Tungsten carbide (WC) is an inorganic non-natural compound composed of tungsten (W) and carbon (C). Mono-tungsten carbide (WC), which is stable at room temperature, is of major technical relevance. WC exhibits a hexagonal structure made of a grid of tungsten and carbon. It’s most striking properties are a high density and a high melting point of 2600 °C, a high hardness as well as the metal-like, high values of electric and thermal conductivity.

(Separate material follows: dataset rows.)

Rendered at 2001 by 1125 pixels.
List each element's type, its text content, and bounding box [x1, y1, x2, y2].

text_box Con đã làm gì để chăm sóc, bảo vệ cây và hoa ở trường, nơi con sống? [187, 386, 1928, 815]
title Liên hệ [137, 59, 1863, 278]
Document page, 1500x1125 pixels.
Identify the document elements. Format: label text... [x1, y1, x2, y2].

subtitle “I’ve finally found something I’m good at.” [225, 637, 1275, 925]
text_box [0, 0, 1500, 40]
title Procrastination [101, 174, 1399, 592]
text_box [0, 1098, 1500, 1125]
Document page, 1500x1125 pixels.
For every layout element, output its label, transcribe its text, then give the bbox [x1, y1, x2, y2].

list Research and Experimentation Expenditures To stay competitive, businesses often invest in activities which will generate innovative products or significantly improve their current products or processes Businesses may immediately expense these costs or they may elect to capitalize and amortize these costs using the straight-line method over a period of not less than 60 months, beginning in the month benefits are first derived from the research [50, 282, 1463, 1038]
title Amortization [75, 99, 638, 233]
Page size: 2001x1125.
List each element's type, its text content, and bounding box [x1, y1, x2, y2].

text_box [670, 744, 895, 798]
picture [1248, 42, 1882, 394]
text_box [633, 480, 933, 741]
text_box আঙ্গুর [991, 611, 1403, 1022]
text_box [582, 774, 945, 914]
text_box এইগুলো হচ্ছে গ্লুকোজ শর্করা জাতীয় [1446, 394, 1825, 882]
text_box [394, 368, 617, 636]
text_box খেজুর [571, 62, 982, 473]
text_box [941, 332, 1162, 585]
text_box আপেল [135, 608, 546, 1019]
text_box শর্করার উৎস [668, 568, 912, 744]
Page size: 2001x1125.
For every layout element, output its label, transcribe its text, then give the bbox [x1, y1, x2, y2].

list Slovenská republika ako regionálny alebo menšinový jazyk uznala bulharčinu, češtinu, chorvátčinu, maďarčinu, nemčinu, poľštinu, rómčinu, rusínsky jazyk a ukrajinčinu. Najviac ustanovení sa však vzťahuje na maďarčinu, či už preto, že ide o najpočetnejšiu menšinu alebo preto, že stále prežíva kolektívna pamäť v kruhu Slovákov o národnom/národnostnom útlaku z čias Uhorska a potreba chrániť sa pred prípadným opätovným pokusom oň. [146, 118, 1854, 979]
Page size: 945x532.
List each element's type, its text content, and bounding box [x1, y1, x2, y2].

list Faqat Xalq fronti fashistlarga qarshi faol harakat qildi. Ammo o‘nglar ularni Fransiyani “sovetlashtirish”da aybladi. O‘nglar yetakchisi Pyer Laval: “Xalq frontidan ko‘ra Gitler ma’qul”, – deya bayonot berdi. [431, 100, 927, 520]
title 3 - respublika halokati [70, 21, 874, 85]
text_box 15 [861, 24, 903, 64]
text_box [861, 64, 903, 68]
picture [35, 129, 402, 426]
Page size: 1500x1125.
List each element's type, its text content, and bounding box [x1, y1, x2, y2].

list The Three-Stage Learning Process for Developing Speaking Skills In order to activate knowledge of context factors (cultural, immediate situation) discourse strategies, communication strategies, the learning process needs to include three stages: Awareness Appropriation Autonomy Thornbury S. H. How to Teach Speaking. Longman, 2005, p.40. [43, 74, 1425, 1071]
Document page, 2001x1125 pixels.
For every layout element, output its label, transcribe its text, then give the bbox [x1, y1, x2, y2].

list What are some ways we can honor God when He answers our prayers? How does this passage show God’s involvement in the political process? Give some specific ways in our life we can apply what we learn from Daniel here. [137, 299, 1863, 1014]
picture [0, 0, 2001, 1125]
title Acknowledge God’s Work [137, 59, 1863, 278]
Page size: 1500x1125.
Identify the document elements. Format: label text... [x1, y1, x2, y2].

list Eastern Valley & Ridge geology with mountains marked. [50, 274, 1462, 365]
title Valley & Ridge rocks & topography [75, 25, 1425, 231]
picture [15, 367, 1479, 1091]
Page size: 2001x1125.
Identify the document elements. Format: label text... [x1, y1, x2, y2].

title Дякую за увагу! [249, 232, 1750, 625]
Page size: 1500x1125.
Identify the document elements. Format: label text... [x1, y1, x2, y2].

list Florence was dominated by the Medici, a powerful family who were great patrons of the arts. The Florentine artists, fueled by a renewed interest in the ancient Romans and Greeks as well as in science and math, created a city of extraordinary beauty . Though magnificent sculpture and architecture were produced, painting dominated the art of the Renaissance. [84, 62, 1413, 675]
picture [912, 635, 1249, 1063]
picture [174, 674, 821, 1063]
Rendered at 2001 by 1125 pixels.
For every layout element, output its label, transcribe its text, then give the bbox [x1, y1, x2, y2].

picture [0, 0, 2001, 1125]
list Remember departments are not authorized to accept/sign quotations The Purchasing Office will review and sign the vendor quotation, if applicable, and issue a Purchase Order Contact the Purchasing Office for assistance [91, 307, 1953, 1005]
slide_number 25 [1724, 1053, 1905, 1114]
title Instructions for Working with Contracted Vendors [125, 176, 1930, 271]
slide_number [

The Usage of Carbide in the Industry
The WC grid causes a certain plasticity and high breaking ductility while maintaining the high hardness of tungsten carbide. Exposed to air, WC corrodes only at temperatures above 600 °C. Furthermore, besides its high hardness at ambient temperature and at temperatures above 1000 °C, the ability to bind metals such as cobalt, nickel and iron is responsible for its economic importance. WC is mainly used for the production of hard metals. Hard metals are alloys consisting of tungsten carbide and metals belonging to the iron group, particularly cobalt as plastic metal-binder.
Because WC decays during melting, the production of compact pieces is only possible via sintering (comparable to the burning of clay). Hard metals are used for the production of tools for turning, milling and drilling, as well as cutting and stamping. Furthermore, they are used for wear-resistant parts and reinforcements. By varying the cobalt content and the carbide grain size, important properties such as hardness and ductility can be adapted to the desired specification for its application. Tungsten carbide is not self-igniting. As a mixture with air (dust) under the influence of an ignition source, carbide is possibly flammable (dust explosion).
Occurrence and Production
WC do not occur naturally. WC is technically produced by converting powdery tungsten metal or tungsten oxide with carbon black or graphite at temperatures between 1400 °C and 2000 °C in a graphite lined furnace (carbothermic reaction). WC is always produced in powdery form. The particle size depends on the size of the starting material and process conditions. In the traditional production process it can be varied between 100 nm and 100 µm.
Tungsten can be found as tungstenate in tungstenite and scheelite in the earth crust. The tungsten content of these ores is low and mostly below 1 mass per cent. In medieval times in the Saxon Ore Mountains, tungstenates contained in tin ores interfered with tin production by “consuming” the tin “like a wolf“. The by far biggest tungsten deposits are located in China. In Europe, mines in the Russian Federation and in Austria are of major relevance. In the Ore Mountains, there are tungsten ore deposits as well. The worldwide output volume is above 70.000 t/a.